Admito que não seja fácil e que os custos sejam também alguns. Mas, para os frescos chegarem ao centro da Europa e aqui a região produz muitos destes produtos, se calhar vale a pena pensar nisso.
Outra vertente importante, é a ligação de Beja a Sines, muito importante, mas que tem sido negligenciada. Temos conhecimento da existência de investidores que podiam apostar forte no nosso aeroporto, se fosse potenciado um corredor a Sines, inicialmente através de uma IP forte, e depois, no futuro, eventualmente através de uma ferrovia. Quanto mais tempo perdermos, mais oportunidades perdemos para a aerogare de Beja.
Nas últimas semanas, houve a polémica do novo aeroporto de Lisboa e voos cancelados na Portela. Em termos claros, Beja é ou não é alternativa, face ao cenário que se verifica atualmente?
Eu sou sempre muito criticado quando falo das limitações da aerogare, mas a verdade é que ela tem limitações, mas pode receber aviões. Beja pode, no limite, aliviar um pouco a pressão que existe sobre o Aeroporto General Humberto Delgado, em Lisboa.
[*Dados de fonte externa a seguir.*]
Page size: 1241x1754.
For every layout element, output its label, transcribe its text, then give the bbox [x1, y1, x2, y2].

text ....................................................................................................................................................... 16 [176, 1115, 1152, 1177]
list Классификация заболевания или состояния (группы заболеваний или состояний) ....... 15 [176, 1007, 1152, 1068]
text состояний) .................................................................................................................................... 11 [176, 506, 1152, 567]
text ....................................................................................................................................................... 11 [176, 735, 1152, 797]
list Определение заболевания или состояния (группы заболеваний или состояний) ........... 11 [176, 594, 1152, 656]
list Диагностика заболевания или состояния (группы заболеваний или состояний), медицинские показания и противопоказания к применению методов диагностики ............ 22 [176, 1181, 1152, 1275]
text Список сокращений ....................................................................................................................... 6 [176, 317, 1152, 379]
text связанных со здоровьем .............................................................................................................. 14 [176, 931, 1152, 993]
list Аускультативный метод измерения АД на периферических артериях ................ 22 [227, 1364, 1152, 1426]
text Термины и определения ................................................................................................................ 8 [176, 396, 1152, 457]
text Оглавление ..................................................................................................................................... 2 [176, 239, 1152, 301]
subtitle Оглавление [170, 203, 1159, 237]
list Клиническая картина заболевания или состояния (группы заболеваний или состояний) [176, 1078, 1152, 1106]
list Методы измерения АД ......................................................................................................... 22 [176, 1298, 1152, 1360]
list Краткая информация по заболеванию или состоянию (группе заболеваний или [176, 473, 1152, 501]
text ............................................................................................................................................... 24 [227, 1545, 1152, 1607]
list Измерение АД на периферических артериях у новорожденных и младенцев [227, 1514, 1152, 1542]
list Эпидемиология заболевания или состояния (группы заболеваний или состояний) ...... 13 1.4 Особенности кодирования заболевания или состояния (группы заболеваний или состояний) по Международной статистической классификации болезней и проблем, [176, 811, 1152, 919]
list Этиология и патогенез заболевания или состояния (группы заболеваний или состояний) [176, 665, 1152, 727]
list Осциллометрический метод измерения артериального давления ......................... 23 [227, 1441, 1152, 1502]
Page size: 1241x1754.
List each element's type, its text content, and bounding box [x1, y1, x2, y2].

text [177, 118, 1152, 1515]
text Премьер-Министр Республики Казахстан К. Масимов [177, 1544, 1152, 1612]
Beja tem uma capacidade máxima estimada em cerca de 1,5 milhões de passageiros por ano, ao passo que Lisboa poderá/deverá receber este ano cerca de 33 milhões de passageiros (teve 31.200 milhões em 2019, o melhor ano), o que representa cerca de 4% do total de passageiros esperados em Lisboa. É esta, sensivelmente, a capacidade de Beja nas atuais condições.
Sublinho, mais uma vez, que no passado, sempre que houve interesse dos operadores em voarem no verão a partir de Beja ou para Beja, essa possibilidade não foi negada pela ANA Aeroportos e as operações efetuaram-se. Assim se criem previamente as condições na placa para que os aviões possam partilhar e descarregar os passageiros. Criadas essas condições, aos operadores basta contatarem a ANA, com antecedência, caso estejam interessados em usar a nossa infraestrutura.